■ **Passage for review**:
>>>>>

On Aug. 13, Lawrence County voters will decide whether to extend an existing half-cent sales tax and add another half-cent tax to support the local hospital.

Lawrence Health Services Administrator George Fray said the election is very important, not only for Lawrence Memorial Hospital, but also for the county.

The tax, which would be in place until 2023, would be used to offset the decrease in federal funding being received, as well as to continue to help make up for losses in the hospital's emergency room.

Fray said the hospital loses $700,000 to $800,000 each year, mainly due to uninsured and underinsured patients who cannot pay for the service they receive.

The existing half-cent tax, which is currently set to expire in 2015, was passed to help offset emergency room losses.

In addition, the amount of reimbursement coming to the hospital for Medicare and Medicaid patients continues to decline. In an attempt to balance the federal budget, another two percent reduction was passed, and an additional one percent reduction is expected at the first of the year.

"This tax just makes up for that shortfall," Fray said. "A lot of hospitals have geared up for this. Eleven hospitals in Arkansas have already passed a one-cent sales tax."

<<<<<

■ **Study material**:
>>>>>

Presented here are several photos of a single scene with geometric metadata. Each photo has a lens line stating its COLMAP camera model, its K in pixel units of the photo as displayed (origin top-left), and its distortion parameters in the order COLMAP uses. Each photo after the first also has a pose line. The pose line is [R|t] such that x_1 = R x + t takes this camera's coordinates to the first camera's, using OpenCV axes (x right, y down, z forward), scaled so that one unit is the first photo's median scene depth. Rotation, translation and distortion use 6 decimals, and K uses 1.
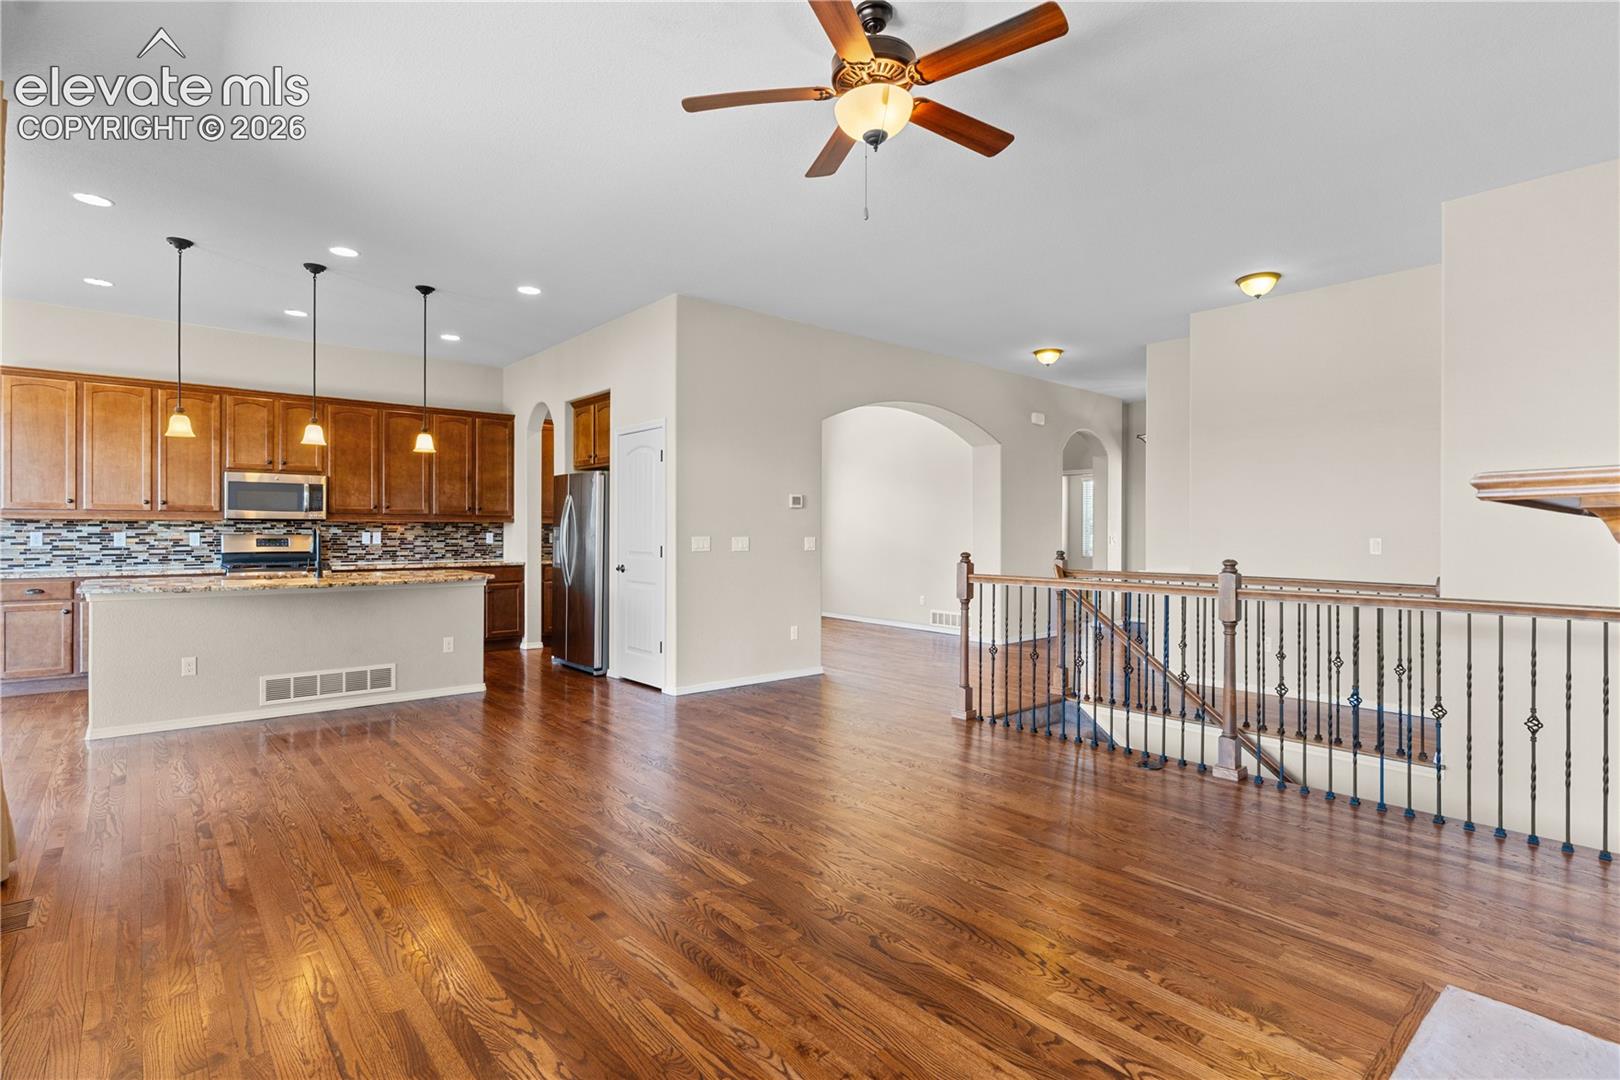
lens RADIAL K [[774.5, 0, 809.1], [0, 774.5, 531.7], [0, 0, 1]] dist [-0.001605, -0.000970]
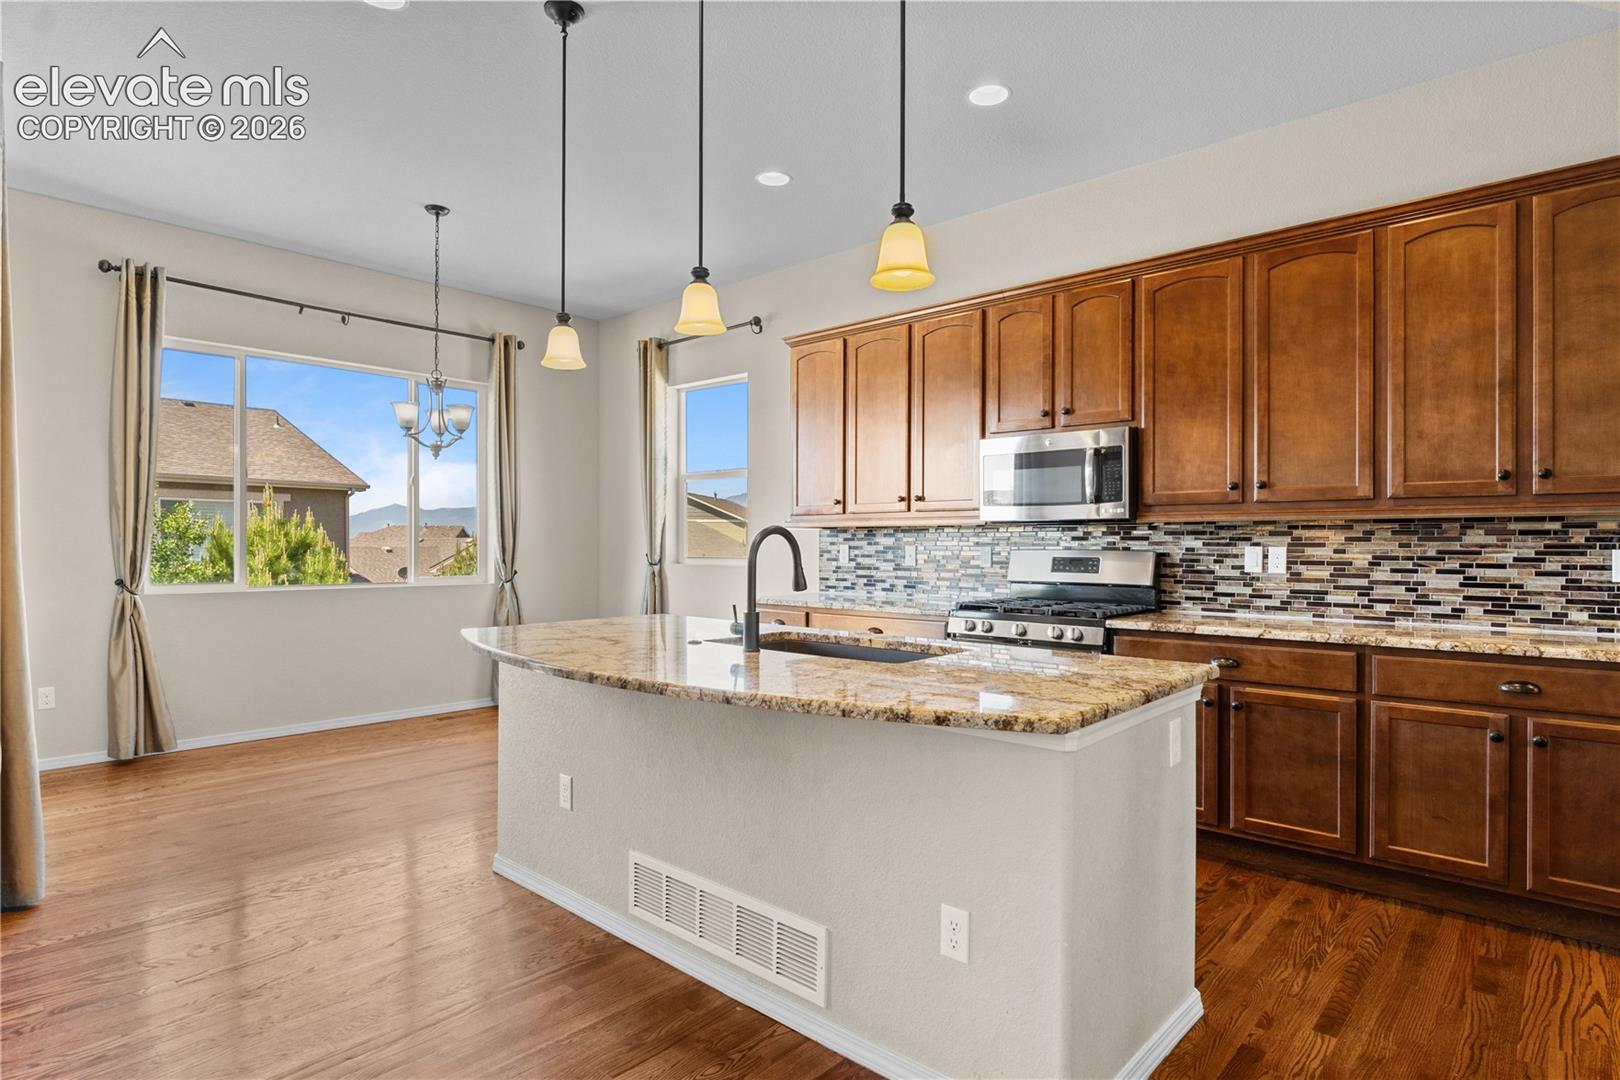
lens RADIAL K [[863.8, 0, 812.8], [0, 863.8, 544.8], [0, 0, 1]] dist [-0.007909, 0.003012]
pose [[0.127228, -0.001172, -0.991873, -0.125575], [-0.004715, 0.999987, -0.001786, 0.002001], [0.991862, 0.004904, 0.127220, 0.743243]]
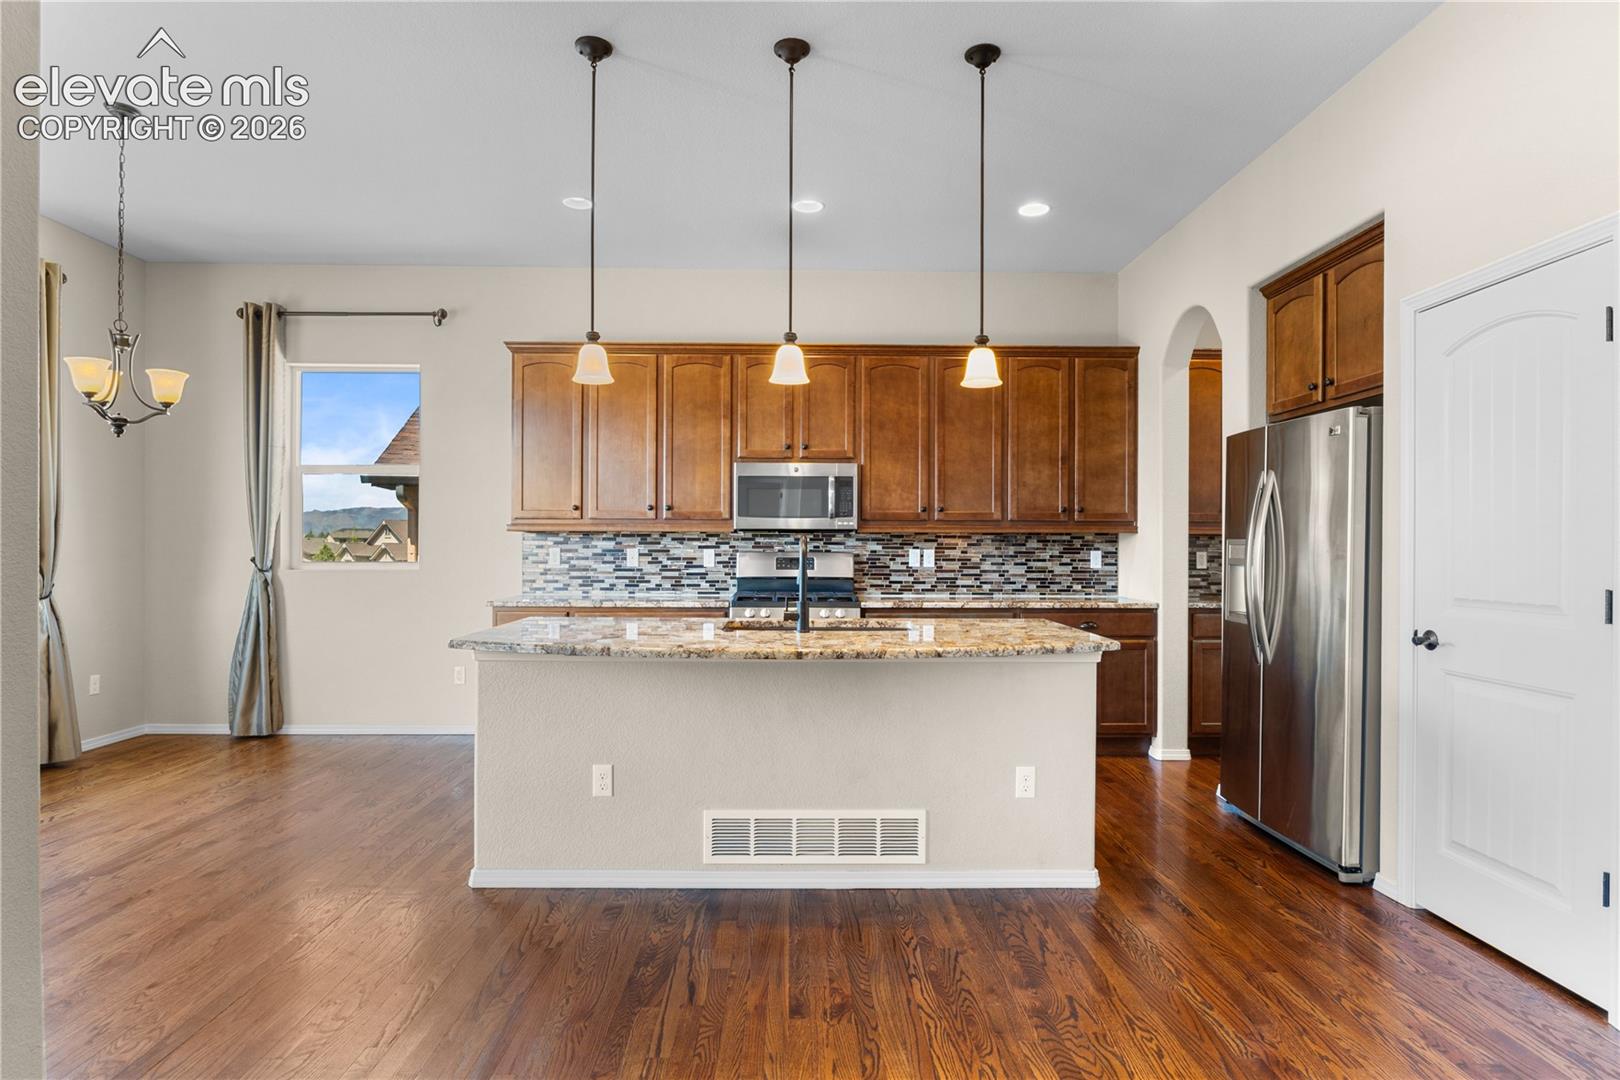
lens RADIAL K [[863.8, 0, 815.6], [0, 863.8, 548.7], [0, 0, 1]] dist [-0.007909, 0.003012]
pose [[0.771847, 0.001768, -0.635806, -0.184226], [-0.002979, 0.999995, -0.000836, 0.001213], [0.635801, 0.002540, 0.771848, 0.410638]]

<<<<<

■ **Brief 1**: In the piece on the Lawrence County hospital tax, swap "reimbursement" for "payment" and write out everything from "The existing half-cent" down to "of the year.".
■ **Brief 2**: According to the piece on the Lawrence County hospital tax, why does the hospital lose $700,000 to $800,000 each year? Answer in one to three sentences.

■ **Written solution 1**:
The existing half-cent tax, which is currently set to expire in 2015, was passed to help offset emergency room losses.

In addition, the amount of payment coming to the hospital for Medicare and Medicaid patients continues to decline. In an attempt to balance the federal budget, another two percent reduction was passed, and an additional one percent reduction is expected at the first of the year.

■ **Written solution 2**: The hospital loses that amount mainly because of uninsured and underinsured patients who cannot pay for the service they receive.